Fotolia
How do Java sampling and JVM instrumentation differ?
These two approaches both aim to improve Java performance and can be done together. But there is a fundamental difference between instrumentation and sampling.
Java performance, profiling and monitoring tools can take one of two approaches to acquiring information about the applications they inspect:
- Java sampling
- Java instrumentation
There is some overlap -- but they're fundamentally different. Java instrumentation will track each and every instance of a given metric. This can create performance issues. Java sampling involves tracking just a sample of metrics, so it's a lighter load on your application, but not every event will be captured.
With Java instrumentation, software architects add additional code or software components either to the underlying JVM or into the code of an application running on the server. They add these instruments into spots they believe are likely to be sources of performance problems. Instruments that track object creation, disk latency or the length of time required for a JDBC query to complete are commonplace.
Because instruments are inserted into application code or embedded within the JVM, they get triggered every time they are encountered. If used in an area of high utilization, Java instrumentation can generate a great deal of data and hinder performance. Because of this possibility, instrumentation must be employed judiciously.
Java sampling vs. instrumentation
In contrast to instrumentation, Java sampling does not record and generate an event for every action that occurs on the JVM. Instead, Java sampling tools, such as Java Flight Recorder, randomly query various counters and metrics that are already tracked by the system. Unlike Java instrumentation, sampling does not target every event that occurs on the JVM. A Java sampling profiler will not take note of every single Java object that causes memory leaks, or track the time it takes to perform every primitive-type autoboxing operation. Instead, only a small percentage of the operations being performed by a JVM or Java application will be witnessed and recorded.

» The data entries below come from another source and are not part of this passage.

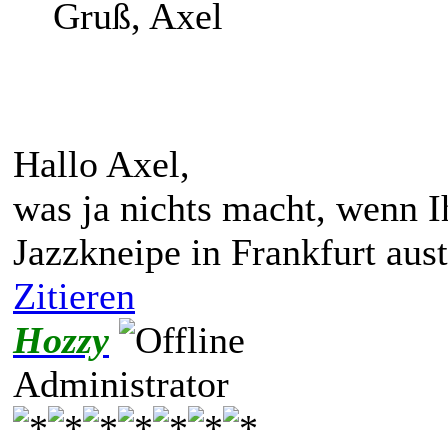
Gruß, Axel
Hallo Axel,
was ja nichts macht, wenn I
Jazzkneipe in Frankfurt aust
Zitieren
Hozzy
Administrator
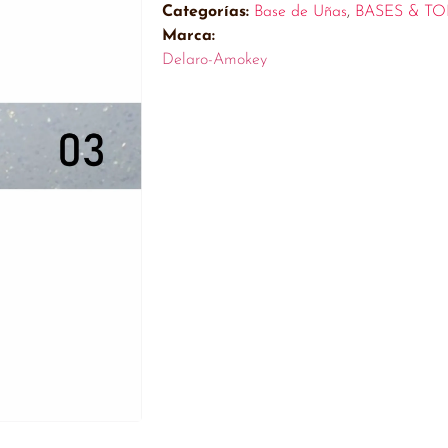
Categorías:
Base de Uñas
,
BASES & TO
Marca:
Delaro-Amokey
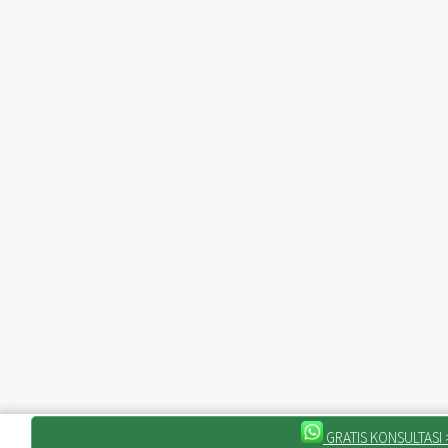
GRATIS KONSULTASI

Learn more about Java Flight Recorder and Java Mission Control
The key benefit to Java sampling versus JVM instrumentation is the fact that sampling has a much smaller, and a much more predictable, performance impact. The drawback to Java sampling is that important events may be missed, especially when the time allocated to profile the JVM is relatively short.
Java instrumentation API
To ensure Java instrumentation is done properly, the JDK provides a custom Java instrumentation API that allows JVM agents to be easily turned on and off, while keeping the instrumentation code outside of the application code. Historically, Java developers who have tried to write their own instrumentation code have done so poorly, which causes more problems than the JVM instrumentation code promised to solve. The Java instrumentation API helps to enforce programming best practices and helps developers avoid common pitfalls.
Java instrumentation and sampling tools
Java Flight Recorder is the de facto Java sampling tool, having been built directly into the JVM since the Java 8 LTS release. Incredibly efficient, the default configuration of Flight Recorder consumes less than 1% of an application server's resources.
For Java instrumentation, platforms such as VisualVM, JConsole and a managed bean (MBean) server make it possible to read and aggregate event data provided through JVM instrumentation feeds.
Java Mission Control, a tool originally developed for the JRockit JVM, combines the ability to visually display the results from a Java sampling tool such as Java Flight Recorder and the ability to report instrumentation-based metrics from an MBean server. The benefit of the MBean server is its ability to report on real-time metrics from an application server such as Tomcat or Jetty, although real-time streaming of JFR data has recently been added to the JDK.
Both Java sampling and JVM instrumentation play an important role in application monitoring and performance optimization. A best practice is for a DevOps team to combine both approaches when they optimize and tune their JVMs and use a visualization tool such as Java Mission Control or VisualVM that can aggregate data from both.